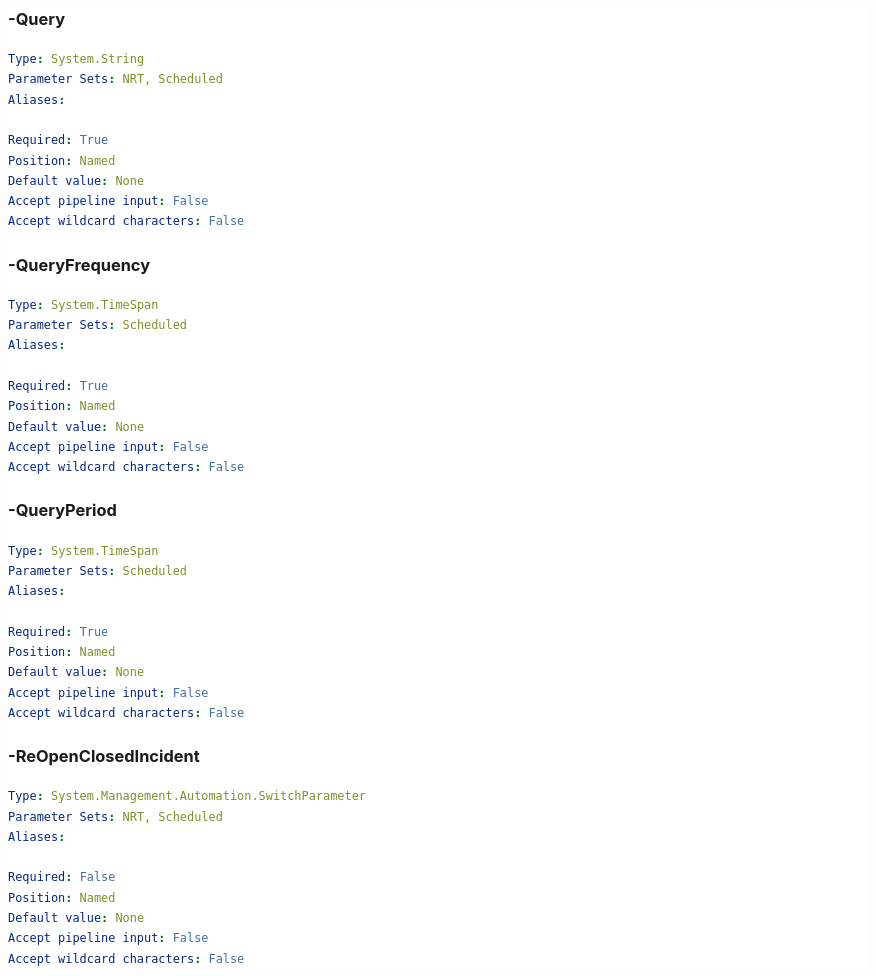 ### -Query


```yaml
Type: System.String
Parameter Sets: NRT, Scheduled
Aliases:

Required: True
Position: Named
Default value: None
Accept pipeline input: False
Accept wildcard characters: False
```

### -QueryFrequency


```yaml
Type: System.TimeSpan
Parameter Sets: Scheduled
Aliases:

Required: True
Position: Named
Default value: None
Accept pipeline input: False
Accept wildcard characters: False
```

### -QueryPeriod


```yaml
Type: System.TimeSpan
Parameter Sets: Scheduled
Aliases:

Required: True
Position: Named
Default value: None
Accept pipeline input: False
Accept wildcard characters: False
```

### -ReOpenClosedIncident


```yaml
Type: System.Management.Automation.SwitchParameter
Parameter Sets: NRT, Scheduled
Aliases:

Required: False
Position: Named
Default value: None
Accept pipeline input: False
Accept wildcard characters: False
```
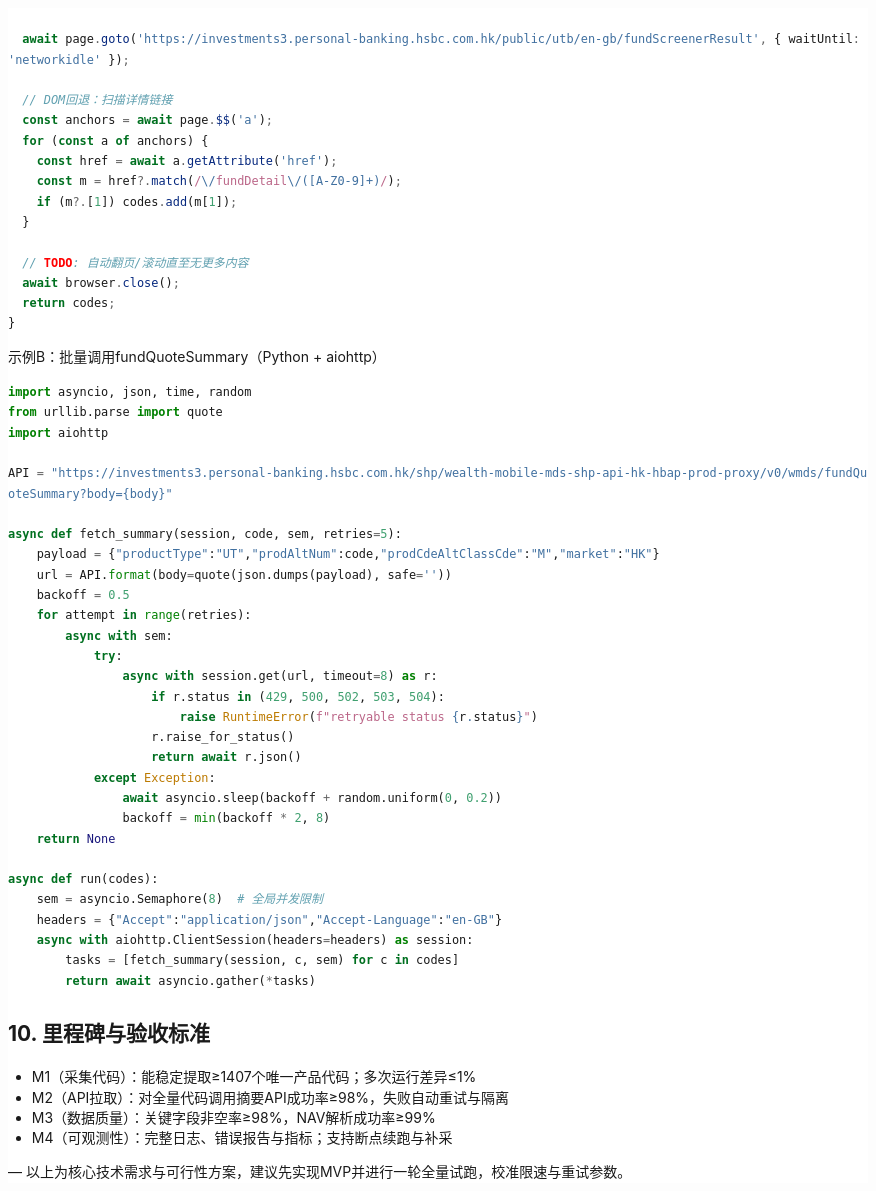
 ```ts

  await page.goto('https://investments3.personal-banking.hsbc.com.hk/public/utb/en-gb/fundScreenerResult', { waitUntil: 'networkidle' });

  // DOM回退：扫描详情链接
  const anchors = await page.$$('a');
  for (const a of anchors) {
    const href = await a.getAttribute('href');
    const m = href?.match(/\/fundDetail\/([A-Z0-9]+)/);
    if (m?.[1]) codes.add(m[1]);
  }

  // TODO: 自动翻页/滚动直至无更多内容
  await browser.close();
  return codes;
}
```

示例B：批量调用fundQuoteSummary（Python + aiohttp）

```python
import asyncio, json, time, random
from urllib.parse import quote
import aiohttp

API = "https://investments3.personal-banking.hsbc.com.hk/shp/wealth-mobile-mds-shp-api-hk-hbap-prod-proxy/v0/wmds/fundQuoteSummary?body={body}"

async def fetch_summary(session, code, sem, retries=5):
    payload = {"productType":"UT","prodAltNum":code,"prodCdeAltClassCde":"M","market":"HK"}
    url = API.format(body=quote(json.dumps(payload), safe=''))
    backoff = 0.5
    for attempt in range(retries):
        async with sem:
            try:
                async with session.get(url, timeout=8) as r:
                    if r.status in (429, 500, 502, 503, 504):
                        raise RuntimeError(f"retryable status {r.status}")
                    r.raise_for_status()
                    return await r.json()
            except Exception:
                await asyncio.sleep(backoff + random.uniform(0, 0.2))
                backoff = min(backoff * 2, 8)
    return None

async def run(codes):
    sem = asyncio.Semaphore(8)  # 全局并发限制
    headers = {"Accept":"application/json","Accept-Language":"en-GB"}
    async with aiohttp.ClientSession(headers=headers) as session:
        tasks = [fetch_summary(session, c, sem) for c in codes]
        return await asyncio.gather(*tasks)
```

## 10. 里程碑与验收标准
- M1（采集代码）：能稳定提取≥1407个唯一产品代码；多次运行差异≤1%
- M2（API拉取）：对全量代码调用摘要API成功率≥98%，失败自动重试与隔离
- M3（数据质量）：关键字段非空率≥98%，NAV解析成功率≥99%
- M4（可观测性）：完整日志、错误报告与指标；支持断点续跑与补采

— 以上为核心技术需求与可行性方案，建议先实现MVP并进行一轮全量试跑，校准限速与重试参数。
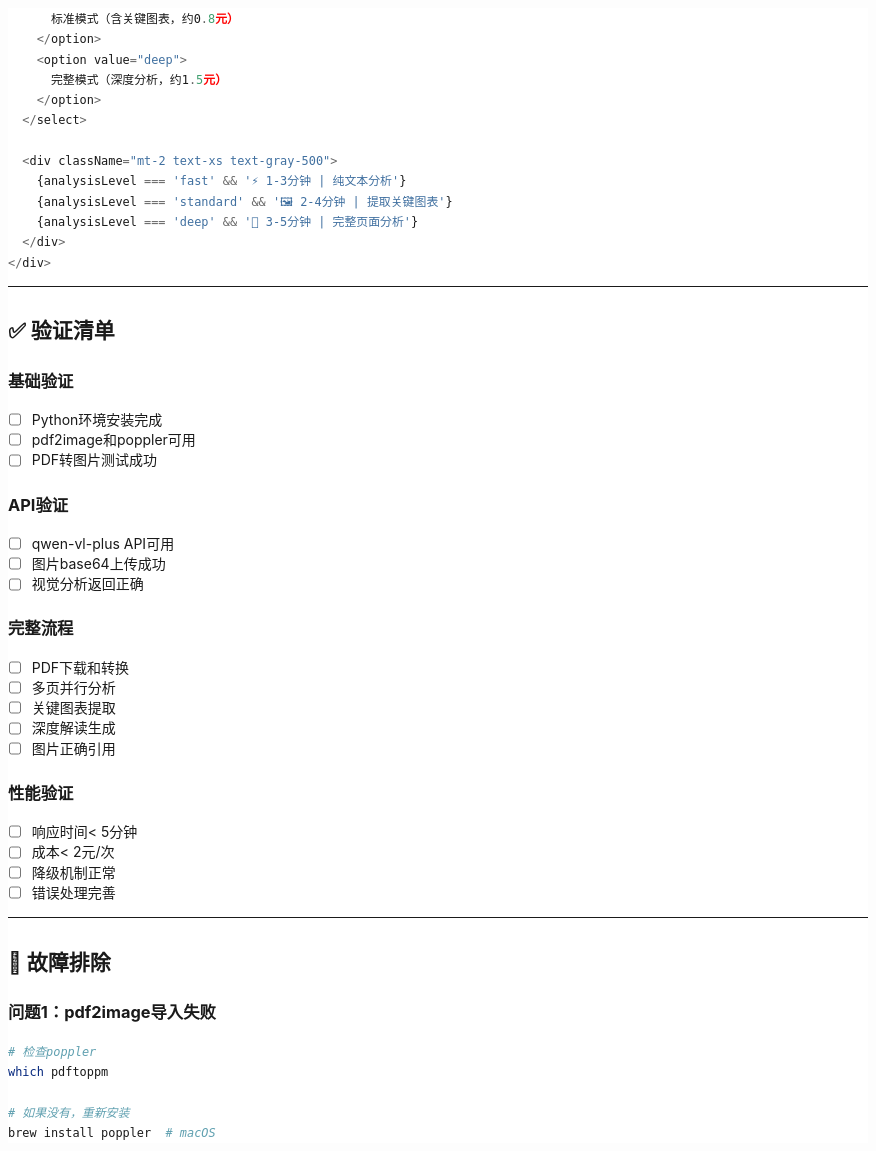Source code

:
 ```javascript
      标准模式（含关键图表，约0.8元）
    </option>
    <option value="deep">
      完整模式（深度分析，约1.5元）
    </option>
  </select>
  
  <div className="mt-2 text-xs text-gray-500">
    {analysisLevel === 'fast' && '⚡ 1-3分钟 | 纯文本分析'}
    {analysisLevel === 'standard' && '🖼️ 2-4分钟 | 提取关键图表'}
    {analysisLevel === 'deep' && '🔬 3-5分钟 | 完整页面分析'}
  </div>
</div>
```

---

## ✅ 验证清单

### 基础验证
- [ ] Python环境安装完成
- [ ] pdf2image和poppler可用
- [ ] PDF转图片测试成功

### API验证
- [ ] qwen-vl-plus API可用
- [ ] 图片base64上传成功
- [ ] 视觉分析返回正确

### 完整流程
- [ ] PDF下载和转换
- [ ] 多页并行分析
- [ ] 关键图表提取
- [ ] 深度解读生成
- [ ] 图片正确引用

### 性能验证
- [ ] 响应时间< 5分钟
- [ ] 成本< 2元/次
- [ ] 降级机制正常
- [ ] 错误处理完善

---

## 🐛 故障排除

### 问题1：pdf2image导入失败

```bash
# 检查poppler
which pdftoppm

# 如果没有，重新安装
brew install poppler  # macOS
```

┄┄┄┄┄┄┄┄┄┄

Note how many lines in the material contain the string "payload", and give that number alone.

## TASK RESPONSE
2